Set Theory: Probability

Laplace가 probability를 이렇게 정의하였다:

"The probability that A occurs" $:= \mathbb{P}[A] = \frac{|A|}{|S|} = \frac{|A|}{n}$ where $S$ is the sample space, $A$ is a subset of $S$, and $|S| = n$.

 

요즘은 중학교에서도 배우는 내용이겠지만 처음 정의됐을 때 만큼은 혁신적이었을 것이다. Probability theory는 도박류 게임을 연구하기 위해 1700~1800년대에는 많은 관심을 끌었다. 지금은 공학에서 필수적으로 배우는 학문 중 하나이다.

 

정의는 쉽게 이해가 되지만, Counting문제와 비슷하게 많이 까다로울 때가 많다.

 

From a standard deck of 52 cards, what is the probability of drawing (a hand of):

(a) three aces and two jacks?

(b) three aces and a pair?

(c) three of one kind and a pair (a full house)?

 

(a) Since we are getting a hand of cards, it is a set of cards (order does not matter, and without replacement).

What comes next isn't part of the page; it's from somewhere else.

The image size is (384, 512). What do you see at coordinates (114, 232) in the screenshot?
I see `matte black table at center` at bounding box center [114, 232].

We first choose 5 cards from 52 = 52C5. |S| = 52C5

There are 3 aces in total, so we have 4C3. |A| = 4C3

There are 4 jacks in total, so we have 4C2. |B| = 4C2

Pr(|A| intersection |B|) = |A| * |B| / |S| = (4C3)(4C2) / (52C5)

 

(b) A pair is any 2 cards of the same kind (value).

There are a total of 13 kinds of cards, but we already have 3 aces (one kind of 13), so |C| = (12C1) * (4C2)

Pr(|A| intersection |C|) = |A||C|/|S| = (4C3)(12C1)(4C2)/(52C5)

 

(c) Three of one kind is basically the 3x option of a pair.

There are again 13 kinds, so three of a kind and a pair (2 of a kind) requires 2 distinct kinds.

(13C1)(4C3) * (12C1)(4C2) / (52C5)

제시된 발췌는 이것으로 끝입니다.